REQUIREMENTS> From the passage on Freud's Jewishness, return word for word the span from "If Borne went" to "enters into contemplation.".

* Start SOURCE PASSAGE *

The search for evidence of Freud's Jewishness in his work is closely related to a celebrated dictum of Ludwig Borne, who like Heinrich Heine, bought a "ticket to European civilization" by converting to Christianity: "It's a kind of miracle. I've experienced it a thousand times, and yet, it still seems new to me. Some find fault with me for being a Jew; others forgive me; still others go so far as to compliment me for it; but every last one of them thinks of it. They seem caught in this magic circle of Jewishness; none of them can get out of it."

If Borne went on to conversion, nevertheless his origins trailed him, much like the former American Secretary of State, Madeline Albright, over 200 years later. It is precisely that "Magic Circle" which pervades virtually every aspect of Freud's birth baby, the "science" of psychoanalysis. No matter which aspect of his theory is considered, the "Magic Circle" enters into contemplation.

* End SOURCE PASSAGE *
* Start RECORDED INFORMATION *

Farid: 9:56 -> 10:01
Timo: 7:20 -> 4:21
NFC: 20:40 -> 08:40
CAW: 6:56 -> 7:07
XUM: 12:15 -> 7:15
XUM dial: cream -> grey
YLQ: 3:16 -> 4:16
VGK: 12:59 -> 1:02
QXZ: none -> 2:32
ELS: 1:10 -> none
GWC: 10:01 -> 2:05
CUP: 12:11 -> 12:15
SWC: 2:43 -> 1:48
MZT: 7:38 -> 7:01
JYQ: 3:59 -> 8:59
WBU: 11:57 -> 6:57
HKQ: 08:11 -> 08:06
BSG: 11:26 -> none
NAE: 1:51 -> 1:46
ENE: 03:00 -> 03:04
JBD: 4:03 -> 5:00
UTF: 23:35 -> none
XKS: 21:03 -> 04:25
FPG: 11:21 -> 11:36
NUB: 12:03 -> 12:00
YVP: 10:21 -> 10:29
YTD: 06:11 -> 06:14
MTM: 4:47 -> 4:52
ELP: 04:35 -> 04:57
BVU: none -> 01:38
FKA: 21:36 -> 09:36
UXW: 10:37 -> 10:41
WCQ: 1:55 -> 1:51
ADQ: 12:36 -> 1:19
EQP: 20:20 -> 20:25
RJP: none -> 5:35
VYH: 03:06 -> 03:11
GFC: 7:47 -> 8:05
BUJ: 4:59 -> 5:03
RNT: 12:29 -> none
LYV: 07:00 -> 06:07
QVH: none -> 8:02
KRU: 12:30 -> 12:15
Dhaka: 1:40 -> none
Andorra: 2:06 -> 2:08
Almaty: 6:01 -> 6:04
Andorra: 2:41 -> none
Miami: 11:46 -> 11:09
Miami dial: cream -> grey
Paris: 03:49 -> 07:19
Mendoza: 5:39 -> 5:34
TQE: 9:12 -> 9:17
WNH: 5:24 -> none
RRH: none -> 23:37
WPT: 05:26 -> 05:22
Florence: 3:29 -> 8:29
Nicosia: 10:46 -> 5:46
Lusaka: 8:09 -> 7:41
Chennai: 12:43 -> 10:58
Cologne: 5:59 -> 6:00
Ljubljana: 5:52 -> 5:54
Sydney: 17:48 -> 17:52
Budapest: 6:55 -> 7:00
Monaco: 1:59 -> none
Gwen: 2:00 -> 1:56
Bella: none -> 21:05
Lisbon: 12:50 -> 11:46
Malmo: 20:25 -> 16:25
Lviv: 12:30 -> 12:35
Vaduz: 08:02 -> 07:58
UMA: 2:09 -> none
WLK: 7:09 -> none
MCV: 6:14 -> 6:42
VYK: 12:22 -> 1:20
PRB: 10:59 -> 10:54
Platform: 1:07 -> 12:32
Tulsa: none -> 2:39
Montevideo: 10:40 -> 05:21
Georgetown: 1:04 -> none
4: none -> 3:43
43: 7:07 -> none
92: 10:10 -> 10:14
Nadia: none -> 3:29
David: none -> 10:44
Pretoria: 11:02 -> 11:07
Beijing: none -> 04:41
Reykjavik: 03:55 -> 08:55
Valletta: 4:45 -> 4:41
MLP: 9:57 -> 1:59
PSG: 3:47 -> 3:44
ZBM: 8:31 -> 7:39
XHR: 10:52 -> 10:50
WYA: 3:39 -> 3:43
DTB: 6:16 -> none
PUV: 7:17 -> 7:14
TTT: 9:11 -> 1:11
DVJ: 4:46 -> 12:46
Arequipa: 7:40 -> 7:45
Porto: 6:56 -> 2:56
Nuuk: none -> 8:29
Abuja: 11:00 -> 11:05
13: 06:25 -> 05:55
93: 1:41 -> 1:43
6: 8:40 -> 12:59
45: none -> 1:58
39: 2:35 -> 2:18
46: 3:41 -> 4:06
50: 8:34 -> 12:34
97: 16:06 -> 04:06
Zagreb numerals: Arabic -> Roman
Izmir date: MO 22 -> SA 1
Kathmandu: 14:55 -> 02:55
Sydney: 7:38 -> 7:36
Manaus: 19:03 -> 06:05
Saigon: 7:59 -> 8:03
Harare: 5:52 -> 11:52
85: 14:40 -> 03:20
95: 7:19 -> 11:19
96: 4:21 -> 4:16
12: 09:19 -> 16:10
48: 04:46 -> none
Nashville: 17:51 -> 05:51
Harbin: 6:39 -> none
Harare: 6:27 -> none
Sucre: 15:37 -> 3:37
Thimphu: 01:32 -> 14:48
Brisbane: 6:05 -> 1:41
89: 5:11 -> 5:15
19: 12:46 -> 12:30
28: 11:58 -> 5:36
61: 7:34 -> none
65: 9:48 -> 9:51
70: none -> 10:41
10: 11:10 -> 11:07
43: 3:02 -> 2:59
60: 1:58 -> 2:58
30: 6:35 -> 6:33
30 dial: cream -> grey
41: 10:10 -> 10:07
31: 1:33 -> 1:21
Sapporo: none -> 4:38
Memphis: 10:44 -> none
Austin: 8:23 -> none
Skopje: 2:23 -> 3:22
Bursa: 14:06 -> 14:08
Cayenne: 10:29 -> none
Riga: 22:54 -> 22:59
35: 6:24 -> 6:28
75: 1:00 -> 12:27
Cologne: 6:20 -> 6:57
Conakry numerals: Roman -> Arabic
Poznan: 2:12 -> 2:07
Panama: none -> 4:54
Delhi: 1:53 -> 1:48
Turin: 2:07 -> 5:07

* End RECORDED INFORMATION *

FINAL ANSWER>
If Borne went on to conversion, nevertheless his origins trailed him, much like the former American Secretary of State, Madeline Albright, over 200 years later. It is precisely that "Magic Circle" which pervades virtually every aspect of Freud's birth baby, the "science" of psychoanalysis. No matter which aspect of his theory is considered, the "Magic Circle" enters into contemplation.